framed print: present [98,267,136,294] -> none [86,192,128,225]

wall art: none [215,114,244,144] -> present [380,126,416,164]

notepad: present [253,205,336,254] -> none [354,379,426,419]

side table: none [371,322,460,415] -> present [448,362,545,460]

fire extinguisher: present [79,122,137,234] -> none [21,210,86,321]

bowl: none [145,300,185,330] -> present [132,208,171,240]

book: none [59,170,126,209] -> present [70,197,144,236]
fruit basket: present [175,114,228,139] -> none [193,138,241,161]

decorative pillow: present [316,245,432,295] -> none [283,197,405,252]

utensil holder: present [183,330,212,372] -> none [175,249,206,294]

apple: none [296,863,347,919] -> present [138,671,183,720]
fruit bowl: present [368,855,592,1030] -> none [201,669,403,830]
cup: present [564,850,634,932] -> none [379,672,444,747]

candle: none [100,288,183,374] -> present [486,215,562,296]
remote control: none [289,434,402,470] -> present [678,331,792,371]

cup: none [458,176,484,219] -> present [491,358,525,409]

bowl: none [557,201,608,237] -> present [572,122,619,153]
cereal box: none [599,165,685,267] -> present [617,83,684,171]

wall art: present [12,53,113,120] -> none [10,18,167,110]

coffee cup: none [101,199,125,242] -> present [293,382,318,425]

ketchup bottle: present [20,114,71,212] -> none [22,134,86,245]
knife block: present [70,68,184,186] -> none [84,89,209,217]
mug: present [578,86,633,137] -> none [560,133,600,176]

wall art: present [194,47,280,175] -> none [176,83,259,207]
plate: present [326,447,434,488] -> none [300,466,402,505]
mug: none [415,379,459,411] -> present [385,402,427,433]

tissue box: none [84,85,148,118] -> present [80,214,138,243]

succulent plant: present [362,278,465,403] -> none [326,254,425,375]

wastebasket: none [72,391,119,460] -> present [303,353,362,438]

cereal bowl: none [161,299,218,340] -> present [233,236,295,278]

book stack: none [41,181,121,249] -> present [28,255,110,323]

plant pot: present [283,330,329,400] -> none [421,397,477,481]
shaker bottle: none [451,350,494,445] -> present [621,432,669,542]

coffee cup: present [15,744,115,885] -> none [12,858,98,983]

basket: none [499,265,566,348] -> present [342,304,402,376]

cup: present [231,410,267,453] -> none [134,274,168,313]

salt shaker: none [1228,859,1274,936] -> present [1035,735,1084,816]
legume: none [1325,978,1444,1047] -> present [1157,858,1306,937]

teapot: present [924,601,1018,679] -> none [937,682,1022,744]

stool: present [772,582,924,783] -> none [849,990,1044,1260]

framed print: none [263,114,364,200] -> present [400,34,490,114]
==============================
Task directions: Every line of the material needs to be returned exactly.

Answer to this exercise:
framed print: present [98,267,136,294] -> none [86,192,128,225]

wall art: none [215,114,244,144] -> present [380,126,416,164]

notepad: present [253,205,336,254] -> none [354,379,426,419]

side table: none [371,322,460,415] -> present [448,362,545,460]

fire extinguisher: present [79,122,137,234] -> none [21,210,86,321]

bowl: none [145,300,185,330] -> present [132,208,171,240]

book: none [59,170,126,209] -> present [70,197,144,236]
fruit basket: present [175,114,228,139] -> none [193,138,241,161]

decorative pillow: present [316,245,432,295] -> none [283,197,405,252]

utensil holder: present [183,330,212,372] -> none [175,249,206,294]

apple: none [296,863,347,919] -> present [138,671,183,720]
fruit bowl: present [368,855,592,1030] -> none [201,669,403,830]
cup: present [564,850,634,932] -> none [379,672,444,747]

candle: none [100,288,183,374] -> present [486,215,562,296]
remote control: none [289,434,402,470] -> present [678,331,792,371]

cup: none [458,176,484,219] -> present [491,358,525,409]

bowl: none [557,201,608,237] -> present [572,122,619,153]
cereal box: none [599,165,685,267] -> present [617,83,684,171]

wall art: present [12,53,113,120] -> none [10,18,167,110]

coffee cup: none [101,199,125,242] -> present [293,382,318,425]

ketchup bottle: present [20,114,71,212] -> none [22,134,86,245]
knife block: present [70,68,184,186] -> none [84,89,209,217]
mug: present [578,86,633,137] -> none [560,133,600,176]

wall art: present [194,47,280,175] -> none [176,83,259,207]
plate: present [326,447,434,488] -> none [300,466,402,505]
mug: none [415,379,459,411] -> present [385,402,427,433]

tissue box: none [84,85,148,118] -> present [80,214,138,243]

succulent plant: present [362,278,465,403] -> none [326,254,425,375]

wastebasket: none [72,391,119,460] -> present [303,353,362,438]

cereal bowl: none [161,299,218,340] -> present [233,236,295,278]

book stack: none [41,181,121,249] -> present [28,255,110,323]

plant pot: present [283,330,329,400] -> none [421,397,477,481]
shaker bottle: none [451,350,494,445] -> present [621,432,669,542]

coffee cup: present [15,744,115,885] -> none [12,858,98,983]

basket: none [499,265,566,348] -> present [342,304,402,376]

cup: present [231,410,267,453] -> none [134,274,168,313]

salt shaker: none [1228,859,1274,936] -> present [1035,735,1084,816]
legume: none [1325,978,1444,1047] -> present [1157,858,1306,937]

teapot: present [924,601,1018,679] -> none [937,682,1022,744]

stool: present [772,582,924,783] -> none [849,990,1044,1260]

framed print: none [263,114,364,200] -> present [400,34,490,114]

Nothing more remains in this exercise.